Takeda Atsushi, Nonaka Daisuke, Imazu Yuta, Fukunaga Tsukasa, Hamada Michiaki
Department of Electrical Engineering and Bioscience, Graduate School of Advanced Science and Engineering, Waseda University, Tokyo, 1698555, Japan.
Computational Bio Big-Data Open Innovation Laboratory, AIST-Waseda University, Tokyo, 1698555, Japan.
Mob DNA. 2025 Apr 3;16(1):16. doi: 10.1186/s13100-025-00353-0.

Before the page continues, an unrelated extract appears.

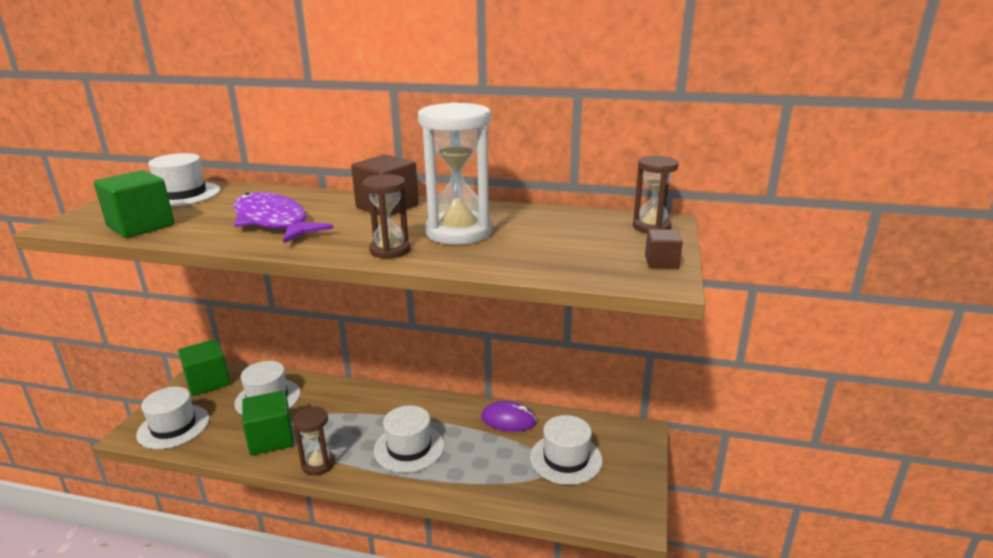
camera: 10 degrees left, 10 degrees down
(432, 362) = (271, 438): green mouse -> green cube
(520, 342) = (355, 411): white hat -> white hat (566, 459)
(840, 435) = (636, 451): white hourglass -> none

Interspersed repeats occupy a large part of many eukaryotic genomes, and thus their accurate annotation is essential for various genome analyses. Database-free de novo repeat detection approaches are powerful for annotating genomes that lack well-curated repeat databases. However, existing tools do not yet have sufficient repeat detection performance.

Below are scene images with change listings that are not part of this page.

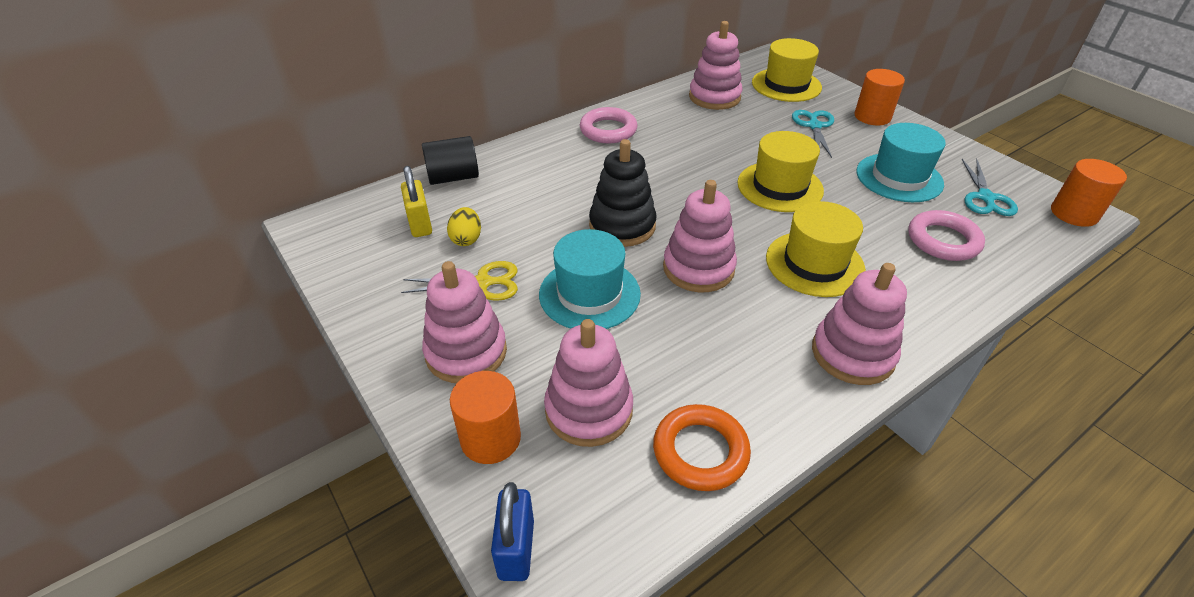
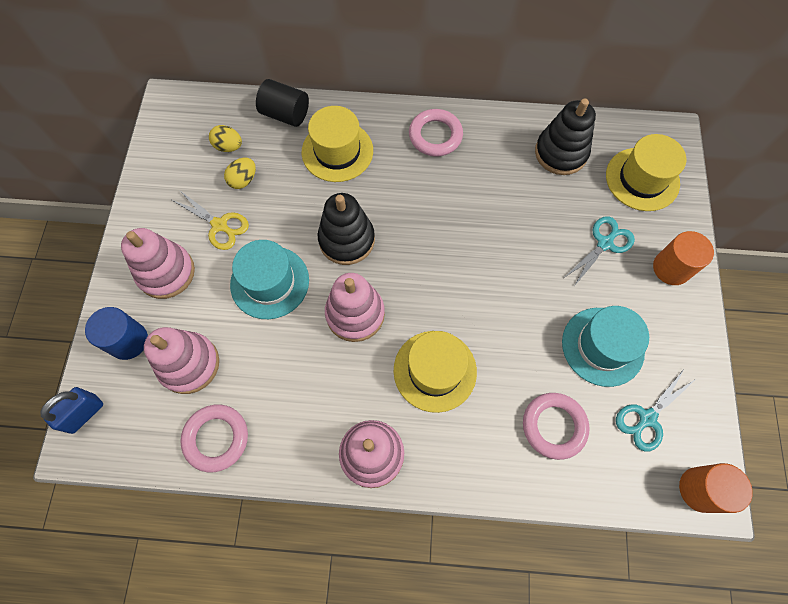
camera: 40 degrees right, 25 degrees up
(420, 224) = (228, 146): yellow padlock -> yellow egg
(490, 438) = (128, 341): orange cylinder -> blue cylinder
(700, 451) = (216, 438): orange ring -> pink ring
(714, 97) = (561, 153): pink stacking toy -> black stacking toy
(780, 187) = (496, 285): yellow hat -> yellow hat (337, 151)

In this study, we developed REPrise, a de novo interspersed repeat detection software program based on a seed-and-extension method. Although the algorithm of REPrise is similar to that of RepeatScout, which is currently the de facto standard tool, we incorporated three unique techniques into REPrise: inexact seeding, affine gap scoring and loose masking. Analyses of rice and simulation genome datasets showed that REPrise outperformed RepeatScout in terms of sensitivity, especially when the repeat sequences contained many mutations. Furthermore, when applied to the complete human genome dataset T2T-CHM13, REPrise demonstrated the potential to detect novel repeat sequence families.
REPrise can detect interspersed repeats with high sensitivity even in long genomes. Our software enhances repeat annotation in diverse genomic studies, contributing to a deeper understanding of genomic structures.

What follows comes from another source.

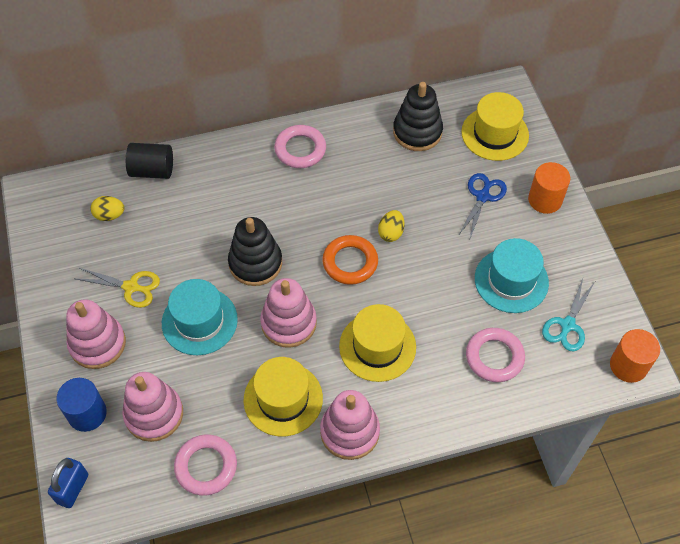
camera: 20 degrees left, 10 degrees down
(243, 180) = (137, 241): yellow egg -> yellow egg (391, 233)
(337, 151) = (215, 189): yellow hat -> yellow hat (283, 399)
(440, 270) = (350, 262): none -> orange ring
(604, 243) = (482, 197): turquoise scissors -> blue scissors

散布重复序列占据了许多真核生物基因组的很大一部分,因此它们的准确注释对于各种基因组分析至关重要。无数据库的从头重复序列检测方法对于注释缺乏精心整理的重复序列数据库的基因组很有效。然而,现有工具的重复序列检测性能仍不够充分。
在本研究中,我们开发了REPrise,这是一种基于种子扩展法的从头散布重复序列检测软件程序。虽然REPrise的算法与目前事实上的标准工具RepeatScout的算法相似,但我们在REPrise中融入了三种独特技术:不精确种子设定、仿射空位计分和宽松掩码。对水稻和模拟基因组数据集的分析表明,REPrise在灵敏度方面优于RepeatScout,尤其是当重复序列包含许多突变时。此外,当应用于完整的人类基因组数据集T2T-CHM13时,REPrise展示了检测新重复序列家族的潜力。
REPrise即使在长基因组中也能以高灵敏度检测散布重复序列。我们的软件增强了各种基因组研究中的重复序列注释,有助于更深入地理解基因组结构。